SONIQ: System-Optimized Noise-Injected Ultra-Low-Precision Quantization with Full-Precision Parity

November 23, 2023 · Declared Dead · + Add venue

"No code URL or promise found in abstract"

Evidence collected by the PWNC Scanner

Authors Cyrus Zhou, Pedro Savarese, Zack Hassman, Vaughn Richard, Michael DiBrino, Michael Maire, Yanjing Li arXiv ID 2311.14114 Category cs.AR: Hardware Architecture Cross-listed cs.LG, cs.PF Citations 1 Last Checked 3 months ago

Abstract

Ultra-low-precision inference can sharply reduce memory and latency but often degrades accuracy and relies on specialized hardware. We present SONIQ, a system-optimized, noise-injected quantization framework that learns per-channel mixed precision for both weights and activations while training under the same rules used at inference. By injecting hardware-calibrated quantization noise during training, SONIQ steers models toward the discrete arithmetic used at deployment -- without bespoke runtimes.
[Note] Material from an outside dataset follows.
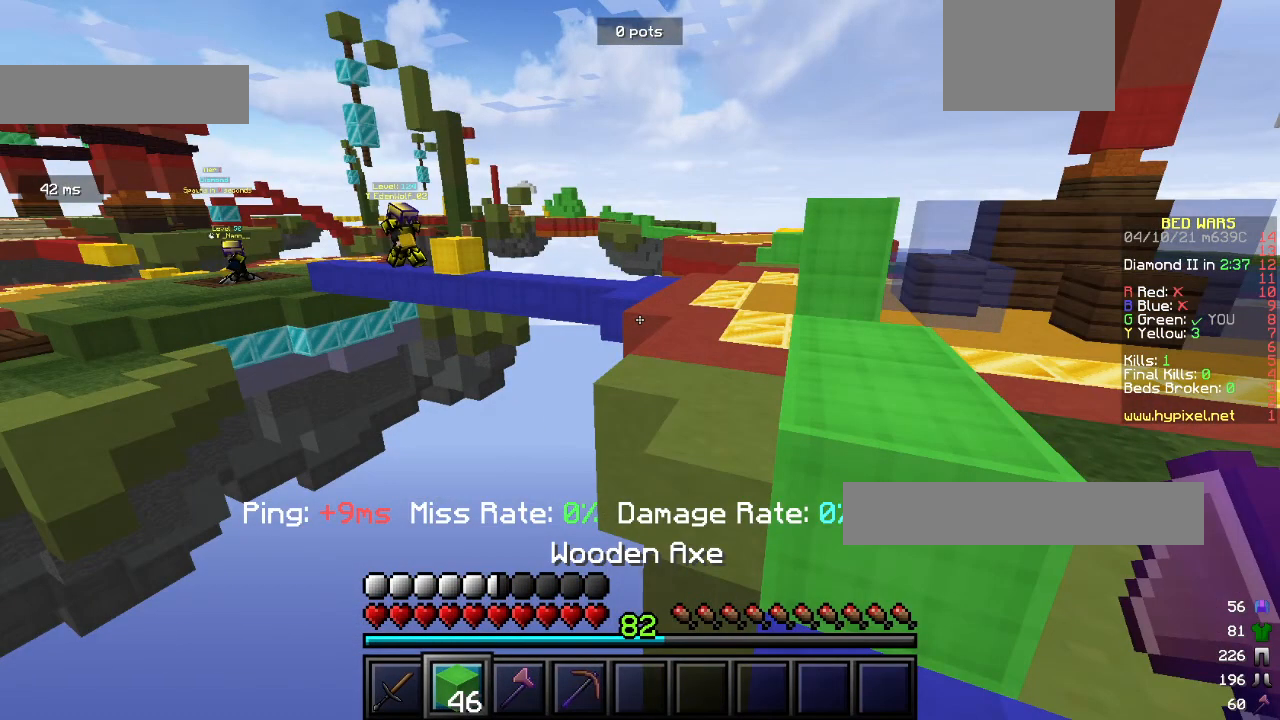
{"keys": ["d", "w"], "mouse": [], "events": []}
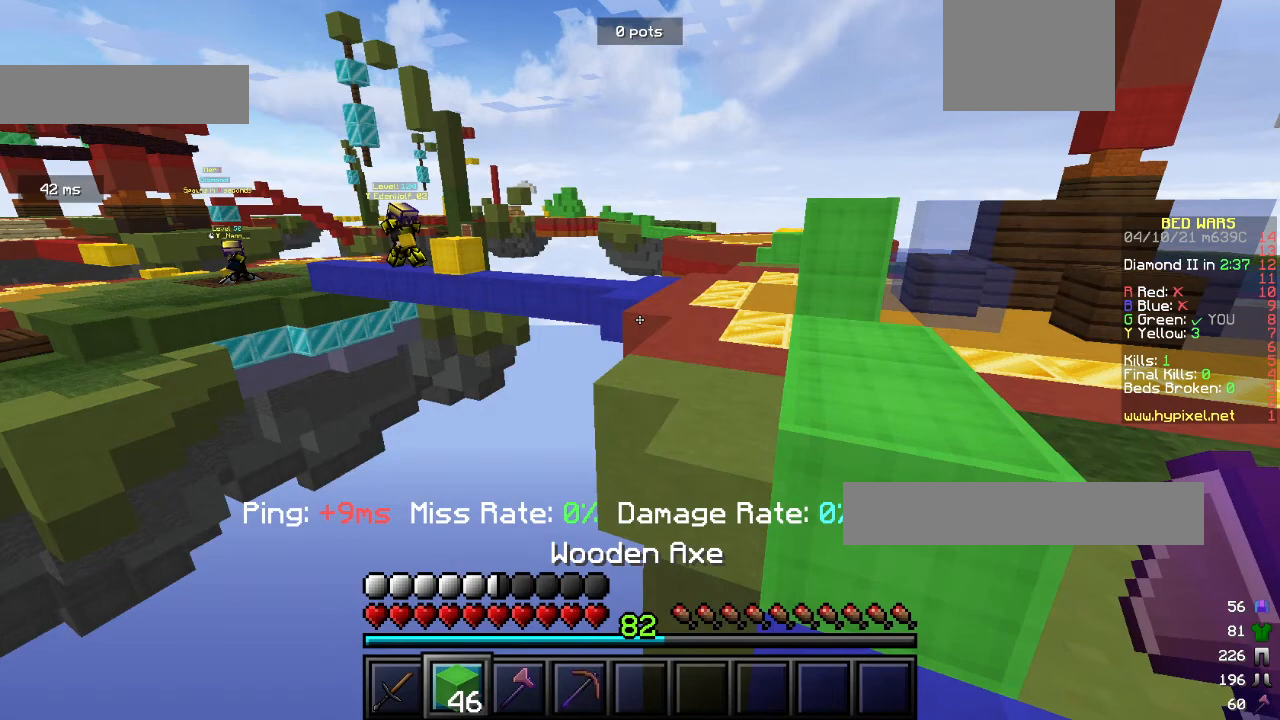
{"keys": ["w"], "mouse": [], "events": [[467, "d", "up"]]}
Across CNNs and Transformers, SONIQ achieves up to 16x and 7x compression, respectively, while matching or exceeding full-precision accuracy. Measured end-to-end, SONIQ delivers up to 7.3x CPU speedup over strong INT8 baselines and up to 6.3x (vector units) / 2.8x (tensor cores) GPU speedup relative to FP16. A practical outcome is that two per-channel precision levels -- one in the 1--4-bit range and one in the 4--8-bit range -- suffice in practice; at inference, each channel selects one of the two, keeping kernels simple and fast. To our knowledge, SONIQ is the first framework to reach or surpass full-precision accuracy under ultra-low (1--4 bits per parameter) regimes while remaining deployable on commodity hardware, narrowing the gap between quantization theory and practical, high-throughput inference.